Requirements
Substitute "site" for "locality" in the records, starting at the first line and ending at the line that contains "determined by: Dixon, P. S.", and write those lines out again with nothing else changed.

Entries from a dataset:
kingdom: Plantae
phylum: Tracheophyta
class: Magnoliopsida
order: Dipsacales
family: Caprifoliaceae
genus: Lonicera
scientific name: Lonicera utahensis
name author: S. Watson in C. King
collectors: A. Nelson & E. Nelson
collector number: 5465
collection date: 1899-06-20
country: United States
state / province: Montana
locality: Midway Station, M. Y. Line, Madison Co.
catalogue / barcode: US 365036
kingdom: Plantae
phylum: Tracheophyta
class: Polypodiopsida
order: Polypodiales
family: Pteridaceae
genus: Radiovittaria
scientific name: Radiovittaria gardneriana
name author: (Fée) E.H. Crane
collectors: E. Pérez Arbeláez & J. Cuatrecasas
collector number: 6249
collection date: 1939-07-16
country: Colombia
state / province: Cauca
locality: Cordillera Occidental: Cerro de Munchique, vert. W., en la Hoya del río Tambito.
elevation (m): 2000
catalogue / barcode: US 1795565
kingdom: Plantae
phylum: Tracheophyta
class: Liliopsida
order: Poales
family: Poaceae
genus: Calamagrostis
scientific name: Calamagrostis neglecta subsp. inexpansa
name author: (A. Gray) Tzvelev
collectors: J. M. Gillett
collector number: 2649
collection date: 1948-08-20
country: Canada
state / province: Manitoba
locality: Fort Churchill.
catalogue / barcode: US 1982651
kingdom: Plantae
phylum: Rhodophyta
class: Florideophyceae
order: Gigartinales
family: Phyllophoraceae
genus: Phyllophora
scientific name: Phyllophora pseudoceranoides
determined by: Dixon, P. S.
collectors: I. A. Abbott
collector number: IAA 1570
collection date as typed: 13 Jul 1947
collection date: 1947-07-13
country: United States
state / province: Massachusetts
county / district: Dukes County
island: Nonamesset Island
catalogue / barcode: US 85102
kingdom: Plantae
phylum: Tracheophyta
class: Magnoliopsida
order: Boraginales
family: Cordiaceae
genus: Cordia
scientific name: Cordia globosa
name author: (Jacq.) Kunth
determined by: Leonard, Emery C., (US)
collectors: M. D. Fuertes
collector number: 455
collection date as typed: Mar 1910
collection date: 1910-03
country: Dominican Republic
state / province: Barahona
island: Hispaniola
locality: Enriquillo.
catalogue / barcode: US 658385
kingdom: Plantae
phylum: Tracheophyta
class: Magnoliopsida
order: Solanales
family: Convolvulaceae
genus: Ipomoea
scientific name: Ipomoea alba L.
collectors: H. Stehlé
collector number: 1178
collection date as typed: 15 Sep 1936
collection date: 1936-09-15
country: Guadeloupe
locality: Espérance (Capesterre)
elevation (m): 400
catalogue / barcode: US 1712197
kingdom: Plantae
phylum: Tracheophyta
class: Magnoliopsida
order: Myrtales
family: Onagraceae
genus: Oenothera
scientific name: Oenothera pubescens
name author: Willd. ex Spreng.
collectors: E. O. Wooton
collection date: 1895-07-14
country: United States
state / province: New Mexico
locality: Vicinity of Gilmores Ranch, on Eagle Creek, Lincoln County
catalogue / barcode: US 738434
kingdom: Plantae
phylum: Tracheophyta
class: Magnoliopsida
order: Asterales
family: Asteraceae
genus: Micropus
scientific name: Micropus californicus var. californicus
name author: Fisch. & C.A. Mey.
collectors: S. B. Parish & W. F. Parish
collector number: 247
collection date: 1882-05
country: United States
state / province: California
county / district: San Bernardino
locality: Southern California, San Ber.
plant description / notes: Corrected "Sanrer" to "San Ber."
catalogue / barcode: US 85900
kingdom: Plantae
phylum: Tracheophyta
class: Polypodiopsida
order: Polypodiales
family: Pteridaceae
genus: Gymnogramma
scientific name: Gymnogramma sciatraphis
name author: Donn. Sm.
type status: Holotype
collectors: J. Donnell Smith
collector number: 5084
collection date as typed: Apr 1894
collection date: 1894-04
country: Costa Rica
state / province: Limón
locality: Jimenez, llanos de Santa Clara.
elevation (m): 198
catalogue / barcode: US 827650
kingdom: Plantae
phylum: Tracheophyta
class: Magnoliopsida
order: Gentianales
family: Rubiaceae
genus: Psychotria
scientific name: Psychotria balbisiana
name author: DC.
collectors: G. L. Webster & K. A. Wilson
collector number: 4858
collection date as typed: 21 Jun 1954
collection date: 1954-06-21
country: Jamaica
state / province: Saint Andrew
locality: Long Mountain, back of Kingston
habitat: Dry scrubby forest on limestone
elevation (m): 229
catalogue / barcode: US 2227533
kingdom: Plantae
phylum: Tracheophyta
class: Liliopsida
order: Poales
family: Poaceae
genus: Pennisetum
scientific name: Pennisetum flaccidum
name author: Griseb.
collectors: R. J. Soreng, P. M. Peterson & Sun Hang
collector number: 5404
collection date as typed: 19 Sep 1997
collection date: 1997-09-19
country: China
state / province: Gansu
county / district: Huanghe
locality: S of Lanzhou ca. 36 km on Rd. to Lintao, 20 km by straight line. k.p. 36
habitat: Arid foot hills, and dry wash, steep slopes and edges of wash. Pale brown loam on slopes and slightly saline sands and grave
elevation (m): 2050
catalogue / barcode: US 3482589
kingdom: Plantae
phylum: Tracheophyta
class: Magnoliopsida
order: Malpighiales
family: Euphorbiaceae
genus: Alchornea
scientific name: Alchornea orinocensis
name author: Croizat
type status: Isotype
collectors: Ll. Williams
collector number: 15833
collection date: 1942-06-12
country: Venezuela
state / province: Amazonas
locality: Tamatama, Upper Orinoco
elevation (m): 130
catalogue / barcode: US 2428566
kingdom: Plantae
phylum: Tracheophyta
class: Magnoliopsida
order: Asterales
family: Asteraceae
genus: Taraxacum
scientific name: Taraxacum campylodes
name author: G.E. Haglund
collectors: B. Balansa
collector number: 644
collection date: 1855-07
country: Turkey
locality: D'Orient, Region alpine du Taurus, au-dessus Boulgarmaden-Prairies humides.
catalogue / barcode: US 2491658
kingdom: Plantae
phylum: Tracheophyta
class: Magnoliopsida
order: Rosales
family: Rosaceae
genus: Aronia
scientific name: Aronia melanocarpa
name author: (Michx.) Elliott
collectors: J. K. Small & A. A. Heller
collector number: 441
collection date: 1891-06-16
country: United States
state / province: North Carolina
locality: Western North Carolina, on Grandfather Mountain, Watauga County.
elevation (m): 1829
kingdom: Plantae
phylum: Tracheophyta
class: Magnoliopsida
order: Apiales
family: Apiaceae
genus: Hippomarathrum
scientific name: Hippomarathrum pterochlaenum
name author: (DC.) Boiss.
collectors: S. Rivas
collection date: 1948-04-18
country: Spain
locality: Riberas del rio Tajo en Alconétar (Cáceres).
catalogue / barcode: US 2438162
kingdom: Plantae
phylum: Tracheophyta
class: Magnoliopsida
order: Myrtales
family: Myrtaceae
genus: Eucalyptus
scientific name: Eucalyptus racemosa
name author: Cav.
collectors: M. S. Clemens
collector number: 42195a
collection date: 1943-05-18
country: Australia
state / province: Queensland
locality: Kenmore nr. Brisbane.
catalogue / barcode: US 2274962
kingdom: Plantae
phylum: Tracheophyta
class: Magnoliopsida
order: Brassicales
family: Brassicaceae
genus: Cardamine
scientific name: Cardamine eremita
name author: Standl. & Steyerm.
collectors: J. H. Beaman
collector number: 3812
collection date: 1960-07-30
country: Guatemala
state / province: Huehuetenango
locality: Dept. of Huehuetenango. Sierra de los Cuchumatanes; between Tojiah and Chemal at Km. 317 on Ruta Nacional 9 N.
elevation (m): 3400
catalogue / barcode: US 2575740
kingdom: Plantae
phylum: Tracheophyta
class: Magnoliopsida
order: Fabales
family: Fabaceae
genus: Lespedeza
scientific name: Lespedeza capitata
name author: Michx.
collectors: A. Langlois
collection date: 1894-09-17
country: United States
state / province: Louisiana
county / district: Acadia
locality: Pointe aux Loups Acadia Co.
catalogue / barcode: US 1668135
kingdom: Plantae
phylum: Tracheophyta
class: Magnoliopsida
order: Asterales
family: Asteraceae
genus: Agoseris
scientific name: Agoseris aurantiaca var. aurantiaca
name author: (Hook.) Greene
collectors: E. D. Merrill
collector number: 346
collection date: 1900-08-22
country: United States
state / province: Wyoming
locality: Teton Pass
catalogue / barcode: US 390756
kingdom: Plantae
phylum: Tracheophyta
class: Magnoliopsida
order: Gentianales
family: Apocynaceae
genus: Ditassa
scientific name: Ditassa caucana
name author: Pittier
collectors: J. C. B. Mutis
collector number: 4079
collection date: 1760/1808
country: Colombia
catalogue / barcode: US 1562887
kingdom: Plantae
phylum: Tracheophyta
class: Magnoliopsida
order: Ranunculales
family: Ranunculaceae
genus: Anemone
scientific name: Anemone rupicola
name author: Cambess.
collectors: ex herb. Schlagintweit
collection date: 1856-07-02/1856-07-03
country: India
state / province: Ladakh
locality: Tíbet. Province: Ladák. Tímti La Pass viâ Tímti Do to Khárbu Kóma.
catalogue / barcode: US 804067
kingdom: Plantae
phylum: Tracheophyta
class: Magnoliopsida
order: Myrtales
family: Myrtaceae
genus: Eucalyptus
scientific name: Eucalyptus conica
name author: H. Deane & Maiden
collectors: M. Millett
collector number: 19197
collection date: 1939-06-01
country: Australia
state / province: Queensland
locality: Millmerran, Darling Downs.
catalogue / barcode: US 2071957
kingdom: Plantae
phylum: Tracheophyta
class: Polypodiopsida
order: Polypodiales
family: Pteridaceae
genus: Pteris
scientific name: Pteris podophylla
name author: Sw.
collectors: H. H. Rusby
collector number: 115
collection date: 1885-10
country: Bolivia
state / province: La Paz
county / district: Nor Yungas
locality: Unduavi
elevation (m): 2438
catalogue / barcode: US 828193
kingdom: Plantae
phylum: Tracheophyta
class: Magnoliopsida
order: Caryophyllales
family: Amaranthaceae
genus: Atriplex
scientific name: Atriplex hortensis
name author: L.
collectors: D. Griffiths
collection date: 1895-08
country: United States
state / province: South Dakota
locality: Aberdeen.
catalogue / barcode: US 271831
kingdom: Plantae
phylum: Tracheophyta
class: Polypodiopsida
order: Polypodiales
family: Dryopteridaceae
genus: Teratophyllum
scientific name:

Result for this exercise
kingdom: Plantae
phylum: Tracheophyta
class: Magnoliopsida
order: Dipsacales
family: Caprifoliaceae
genus: Lonicera
scientific name: Lonicera utahensis
name author: S. Watson in C. King
collectors: A. Nelson & E. Nelson
collector number: 5465
collection date: 1899-06-20
country: United States
state / province: Montana
site: Midway Station, M. Y. Line, Madison Co.
catalogue / barcode: US 365036
kingdom: Plantae
phylum: Tracheophyta
class: Polypodiopsida
order: Polypodiales
family: Pteridaceae
genus: Radiovittaria
scientific name: Radiovittaria gardneriana
name author: (Fée) E.H. Crane
collectors: E. Pérez Arbeláez & J. Cuatrecasas
collector number: 6249
collection date: 1939-07-16
country: Colombia
state / province: Cauca
site: Cordillera Occidental: Cerro de Munchique, vert. W., en la Hoya del río Tambito.
elevation (m): 2000
catalogue / barcode: US 1795565
kingdom: Plantae
phylum: Tracheophyta
class: Liliopsida
order: Poales
family: Poaceae
genus: Calamagrostis
scientific name: Calamagrostis neglecta subsp. inexpansa
name author: (A. Gray) Tzvelev
collectors: J. M. Gillett
collector number: 2649
collection date: 1948-08-20
country: Canada
state / province: Manitoba
site: Fort Churchill.
catalogue / barcode: US 1982651
kingdom: Plantae
phylum: Rhodophyta
class: Florideophyceae
order: Gigartinales
family: Phyllophoraceae
genus: Phyllophora
scientific name: Phyllophora pseudoceranoides
determined by: Dixon, P. S.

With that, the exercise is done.